I​n situ oilsands to grow by at least one million barrels per day: NEB

Despite lower oil prices and stricter restrictions on carbon emissions, in situ oilsands production is expected to grow by at least one million barrels per day between now and 2040, according to the National Energy Board (NEB).

Canada’s energy regulator released its annual outlook report on Canada’s Energy Future last week, which examines three different paths the market could follow.

Here’s a snapshot of what each of these looks like, and how the oilsands plays out.

Reference case

  • The NEB says its reference case is based on a current economic outlook, a moderate view of energy prices and climate and energy policies that have been announced at the time of analysis.
  • Brent oil pricing reaches US$75/bbl in 2022 and then averages US$80/bbl between 2026 and 2040.
  • The Canadian price for carbon is held at $50/tonne between 2022 and 2040.
  • No new oilsands mining projects are built, and mining production stays flat at about 1.5 million bbls/d between 2020 and 2040.
  • In situ operators do not broadly implement steam/solvent processes.
  • In situ oilsands production increases from 1.4 million bbls/d in 2016 to 3.0 million bbls/d in 2040.
  • The average in situ steam to oil ratio (SOR), a key measure of efficiency, drops from 3.0:1 currently to about 2.25:1
  • Oilsands production increases from 2.5 million bbls/d in 2016 to 4.5 million bbls/d in 2040.

Higher carbon price case

  • This case assumes the Canadian price for carbon increases steadily by $5 per tonne per year after reaching $50 per tonne in 2022, to $90/tonne in 2030 and $140/tonne in 2040.
  • Brent averages reaches US$75 in 2022 and then holds steady there to 2040.
  • No new oilsands mining projects are built and mining production stays flat at about 1.5 million bbls/d between 2020 and 2040.
  • In situ operators do not broadly implement steam/solvent processes.
  • The average SOR drops from 3.0:1 to about 2.25:1.
  • Oilsands production reaches 4.0 million bbls/d in 2040, supported by a 1.1 million bbl/d increase for in situ volumes, from 1.4 million bbls/d in 2016 to 2.5 million bbls/d in 2040.

Technology case

  • The NEB’s final case considers, in addition to higher carbon prices, the impact on the Canadian energy system of greater adoption of select emerging production and consumption energy technologies.
  • This includes greater cost decreases for solar and wind electrical generating capacity, faster uptake of electric vehicles, greater electrification of space and water heating commercially and residentially, and increasing use of carbon capture and storage.
  • Brent reaches US$75bbl in 2022 but then starts decreasing, approaching $60/bbl in 2040.
  • In this case, the NEB assumes that in situ oilsands operators increasingly implement steam/solvent processes.
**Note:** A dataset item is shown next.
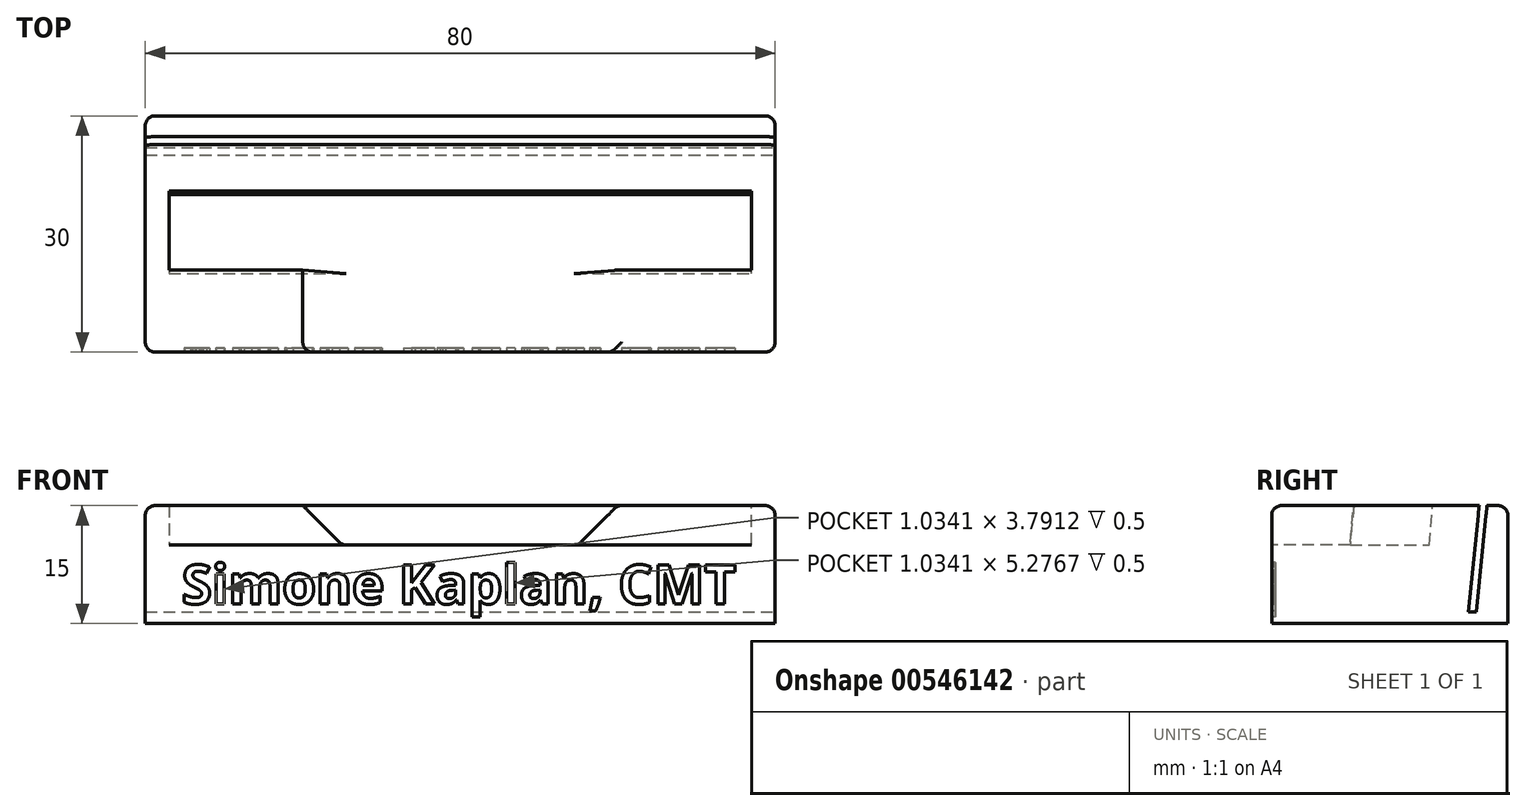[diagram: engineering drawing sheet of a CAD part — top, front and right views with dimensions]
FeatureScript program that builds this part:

This actually results in slightly higher production than the middle case as bitumen production rates increase while natural gas consumption declines (exact figure not given).
  • Higher production is more than offset by lower SORs, with in situ oilsands energy demand 6.5 percent lower in 2040 than the higher carbon price case.
  • The average SOR goes from 3.0:1 currently to 2.0:1 in 2040.

The NEB’s analysis assumes that “all energy production will find markets and infrastructure will be built as needed.”